Ulcerative colitis (UC) is a persistent inflammatory illness, which is clinically categorised as Inflammatory bowel disease (IBD), affecting millions of people worldwide. The precise cause behind the pathology of the disease remains unknown. However, the involvement of multiple factors including genetic predisposition, immunological deregulations, microbiota imbalance, and environmental triggers has been suggested. Amongst all these factors, the over-active immunological response reported in UC patients seems to be a promising target for therapy. Moreover, identification of gene signatures associated with disease onset and progression would help in better understanding of the molecular mechanisms involved in the disease pathogenesis. Here, we have conducted meta-analysis of gene expression profiles of UC patient microarray datasets accessible in public databases and further validated the in-silico findings in UC patients' blood samples. Our study reveals that UC pathogenesis perturbs expression of several inflammatory genes. In addition, we report a novel gene signature comprising of TIA1 (T cell restricted intracellular antigen) and TIAR (TIA1 related protein; also known as TIAL1), which were found to be significantly downregulated in UC patients. TIA1 and TIAR are RNA-binding proteins (RBPs), which function as a translational represser by binding to ARE sequences in the 3' UTR of mRNAs encoding inflammatory mediators including cytokines. Our findings demonstrate that deletion of TIAR using gene specific siRNAs in-vitro results in enhanced production of inflammatory cytokine IL-1ß. In conclusion, the findings of this study reveal that down regulation of TIA1/TIAR genes could be responsible for UC associated inflammation. This study highlights the usefulness of the meta-analysis approach in the identification of unique gene signatures that might deliver mechanistic insights into UC pathogenesis and possibly assist in discovery of prognostic markers and therapeutic interventions.

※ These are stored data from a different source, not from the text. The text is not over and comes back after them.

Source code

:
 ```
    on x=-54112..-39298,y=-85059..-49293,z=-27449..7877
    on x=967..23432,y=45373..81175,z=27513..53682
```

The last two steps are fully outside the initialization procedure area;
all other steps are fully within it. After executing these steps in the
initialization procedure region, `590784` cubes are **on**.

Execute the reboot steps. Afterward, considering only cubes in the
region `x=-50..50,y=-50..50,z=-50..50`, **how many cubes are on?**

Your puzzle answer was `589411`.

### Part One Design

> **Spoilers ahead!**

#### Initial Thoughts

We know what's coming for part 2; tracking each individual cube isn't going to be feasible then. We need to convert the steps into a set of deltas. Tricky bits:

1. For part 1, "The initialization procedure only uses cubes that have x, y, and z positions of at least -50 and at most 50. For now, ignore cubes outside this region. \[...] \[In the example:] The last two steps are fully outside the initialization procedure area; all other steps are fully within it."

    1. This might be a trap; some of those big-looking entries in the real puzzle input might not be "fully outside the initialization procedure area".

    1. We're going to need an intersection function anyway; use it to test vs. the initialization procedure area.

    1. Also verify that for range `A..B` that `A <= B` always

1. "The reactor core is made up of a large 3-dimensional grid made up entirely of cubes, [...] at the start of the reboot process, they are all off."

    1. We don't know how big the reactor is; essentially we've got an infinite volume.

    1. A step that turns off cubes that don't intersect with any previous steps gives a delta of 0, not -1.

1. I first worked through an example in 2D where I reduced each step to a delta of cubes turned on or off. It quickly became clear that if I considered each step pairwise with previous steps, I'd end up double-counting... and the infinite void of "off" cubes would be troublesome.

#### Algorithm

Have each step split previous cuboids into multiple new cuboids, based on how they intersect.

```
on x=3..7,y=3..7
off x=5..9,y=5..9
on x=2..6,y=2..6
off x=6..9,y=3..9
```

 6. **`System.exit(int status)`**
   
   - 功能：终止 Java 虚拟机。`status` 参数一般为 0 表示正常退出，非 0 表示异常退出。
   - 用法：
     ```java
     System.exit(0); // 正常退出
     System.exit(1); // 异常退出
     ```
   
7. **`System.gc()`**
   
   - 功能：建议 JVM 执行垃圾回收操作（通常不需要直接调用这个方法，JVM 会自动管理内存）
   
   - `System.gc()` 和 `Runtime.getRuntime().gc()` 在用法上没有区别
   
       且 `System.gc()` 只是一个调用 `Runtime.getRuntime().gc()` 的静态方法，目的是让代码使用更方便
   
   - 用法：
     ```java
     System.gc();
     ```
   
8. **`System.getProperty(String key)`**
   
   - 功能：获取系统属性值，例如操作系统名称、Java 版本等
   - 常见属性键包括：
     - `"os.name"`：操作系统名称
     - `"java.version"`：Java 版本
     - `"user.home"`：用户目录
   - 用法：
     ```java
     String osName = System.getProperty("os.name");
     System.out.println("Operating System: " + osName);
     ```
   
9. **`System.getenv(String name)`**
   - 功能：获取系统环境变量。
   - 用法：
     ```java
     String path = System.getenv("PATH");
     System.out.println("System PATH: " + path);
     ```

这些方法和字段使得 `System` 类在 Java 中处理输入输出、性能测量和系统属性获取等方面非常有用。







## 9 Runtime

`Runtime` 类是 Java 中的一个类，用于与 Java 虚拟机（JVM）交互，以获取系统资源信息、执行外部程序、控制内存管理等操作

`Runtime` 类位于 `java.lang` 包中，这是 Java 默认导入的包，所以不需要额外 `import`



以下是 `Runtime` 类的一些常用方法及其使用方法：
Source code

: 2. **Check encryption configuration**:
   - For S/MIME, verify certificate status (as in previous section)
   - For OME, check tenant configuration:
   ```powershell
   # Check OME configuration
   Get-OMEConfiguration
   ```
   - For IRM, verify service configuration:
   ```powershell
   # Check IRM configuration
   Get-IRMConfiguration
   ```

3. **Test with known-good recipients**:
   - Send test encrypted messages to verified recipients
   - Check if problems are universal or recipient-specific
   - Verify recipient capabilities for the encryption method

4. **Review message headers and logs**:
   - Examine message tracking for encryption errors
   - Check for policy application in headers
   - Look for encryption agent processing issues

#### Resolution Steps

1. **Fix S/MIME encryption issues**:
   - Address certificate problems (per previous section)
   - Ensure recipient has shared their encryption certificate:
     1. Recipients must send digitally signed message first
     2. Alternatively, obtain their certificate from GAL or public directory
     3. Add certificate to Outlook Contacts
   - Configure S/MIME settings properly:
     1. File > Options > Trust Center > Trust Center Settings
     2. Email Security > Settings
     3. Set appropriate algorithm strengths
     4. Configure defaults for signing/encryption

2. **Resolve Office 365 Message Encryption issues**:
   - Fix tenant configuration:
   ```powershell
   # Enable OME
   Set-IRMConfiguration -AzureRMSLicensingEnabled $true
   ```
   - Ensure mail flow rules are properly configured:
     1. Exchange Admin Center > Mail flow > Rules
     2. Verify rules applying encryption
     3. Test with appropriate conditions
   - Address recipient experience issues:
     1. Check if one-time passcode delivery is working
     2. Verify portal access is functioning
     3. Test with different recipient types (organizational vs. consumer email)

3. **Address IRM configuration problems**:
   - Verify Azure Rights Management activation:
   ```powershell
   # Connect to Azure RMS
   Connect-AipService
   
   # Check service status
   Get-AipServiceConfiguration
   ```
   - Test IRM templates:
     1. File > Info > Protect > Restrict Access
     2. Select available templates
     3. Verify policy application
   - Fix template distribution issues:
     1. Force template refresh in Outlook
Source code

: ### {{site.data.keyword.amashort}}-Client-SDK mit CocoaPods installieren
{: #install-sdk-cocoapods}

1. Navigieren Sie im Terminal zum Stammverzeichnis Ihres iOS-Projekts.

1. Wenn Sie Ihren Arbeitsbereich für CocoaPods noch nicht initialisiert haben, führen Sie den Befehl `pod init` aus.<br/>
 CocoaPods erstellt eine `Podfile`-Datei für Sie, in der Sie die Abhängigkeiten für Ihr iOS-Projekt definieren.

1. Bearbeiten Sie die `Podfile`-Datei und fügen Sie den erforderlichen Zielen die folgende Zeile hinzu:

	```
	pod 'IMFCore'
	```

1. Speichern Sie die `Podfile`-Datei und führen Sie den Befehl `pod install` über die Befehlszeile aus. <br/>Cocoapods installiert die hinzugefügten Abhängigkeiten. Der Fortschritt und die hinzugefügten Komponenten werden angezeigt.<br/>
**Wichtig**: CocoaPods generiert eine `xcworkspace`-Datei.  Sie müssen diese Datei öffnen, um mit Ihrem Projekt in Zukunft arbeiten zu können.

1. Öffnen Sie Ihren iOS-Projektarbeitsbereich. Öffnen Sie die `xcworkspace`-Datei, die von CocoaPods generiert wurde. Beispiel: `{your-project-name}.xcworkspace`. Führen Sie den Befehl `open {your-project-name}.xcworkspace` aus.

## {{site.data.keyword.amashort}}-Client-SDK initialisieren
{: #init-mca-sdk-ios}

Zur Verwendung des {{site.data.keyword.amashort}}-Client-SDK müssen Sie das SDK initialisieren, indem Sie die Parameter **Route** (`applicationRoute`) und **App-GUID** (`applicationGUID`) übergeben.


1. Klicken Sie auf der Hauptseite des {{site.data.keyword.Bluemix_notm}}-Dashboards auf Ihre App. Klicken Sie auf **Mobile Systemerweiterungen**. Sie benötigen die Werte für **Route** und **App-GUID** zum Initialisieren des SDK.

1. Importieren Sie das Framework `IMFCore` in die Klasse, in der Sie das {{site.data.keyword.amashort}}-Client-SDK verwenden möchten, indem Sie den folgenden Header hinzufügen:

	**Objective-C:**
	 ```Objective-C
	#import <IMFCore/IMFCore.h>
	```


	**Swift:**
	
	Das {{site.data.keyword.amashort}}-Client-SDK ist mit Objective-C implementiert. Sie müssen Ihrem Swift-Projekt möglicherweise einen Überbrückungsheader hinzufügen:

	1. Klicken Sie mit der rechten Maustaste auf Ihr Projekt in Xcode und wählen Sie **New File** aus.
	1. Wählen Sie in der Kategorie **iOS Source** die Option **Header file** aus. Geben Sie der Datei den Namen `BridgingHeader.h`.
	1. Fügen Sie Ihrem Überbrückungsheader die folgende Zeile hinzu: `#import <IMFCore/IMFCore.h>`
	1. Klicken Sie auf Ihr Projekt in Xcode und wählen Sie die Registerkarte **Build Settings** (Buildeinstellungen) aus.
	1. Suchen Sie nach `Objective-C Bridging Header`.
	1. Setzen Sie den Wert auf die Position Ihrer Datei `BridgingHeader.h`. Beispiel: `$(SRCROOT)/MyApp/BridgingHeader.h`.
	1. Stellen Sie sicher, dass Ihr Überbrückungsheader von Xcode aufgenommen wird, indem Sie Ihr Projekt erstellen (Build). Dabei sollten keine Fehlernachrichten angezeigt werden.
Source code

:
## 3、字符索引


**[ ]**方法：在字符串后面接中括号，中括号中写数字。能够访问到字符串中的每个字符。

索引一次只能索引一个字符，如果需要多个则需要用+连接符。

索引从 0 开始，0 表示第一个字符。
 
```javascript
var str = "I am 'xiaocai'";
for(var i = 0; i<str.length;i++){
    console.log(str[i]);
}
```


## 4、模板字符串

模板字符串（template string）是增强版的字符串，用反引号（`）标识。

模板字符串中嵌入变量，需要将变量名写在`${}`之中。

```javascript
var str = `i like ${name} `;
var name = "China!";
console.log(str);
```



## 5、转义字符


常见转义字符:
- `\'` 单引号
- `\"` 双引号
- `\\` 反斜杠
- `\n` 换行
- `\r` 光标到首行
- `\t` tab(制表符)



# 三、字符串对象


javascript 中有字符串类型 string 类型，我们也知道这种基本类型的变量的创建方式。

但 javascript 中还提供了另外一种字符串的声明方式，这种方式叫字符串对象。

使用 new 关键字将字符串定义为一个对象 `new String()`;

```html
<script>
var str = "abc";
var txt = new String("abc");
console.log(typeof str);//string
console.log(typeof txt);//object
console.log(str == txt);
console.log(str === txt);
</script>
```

Amino acid starvation sensing dampens IL-1ß production by activating riboclustering and autophagy.

Activation of the amino acid starvation response (AAR) increases lifespan and acute stress resistance as well as regulates inflammation. However, the underlying mechanisms remain unclear. Here, we show that activation of AAR pharmacologically by Halofuginone (HF) significantly inhibits production of the proinflammatory cytokine interleukin 1ß (IL-1ß) and provides protection from intestinal inflammation in mice. HF inhibits IL-1ß through general control nonderepressible 2 kinase (GCN2)-dependent activation of the cytoprotective integrated stress response (ISR) pathway, resulting in rerouting of IL-1ß mRNA from translationally active polysomes to inactive ribocluster complexes-such as stress granules (SGs)-via recruitment of RNA-binding proteins (RBPs) T cell-restricted intracellular antigen-1(TIA-1)/TIA-1-related (TIAR), which are further cleared through induction of autophagy. GCN2 ablation resulted in reduced autophagy and SG formation, which is inversely correlated with IL-1ß production. Furthermore, HF diminishes inflammasome activation through suppression of reactive oxygen species (ROS) production. Our study unveils a novel mechanism by which IL-1ß is regulated by AAR and further suggests that administration of HF might offer an effective therapeutic intervention against inflammatory diseases.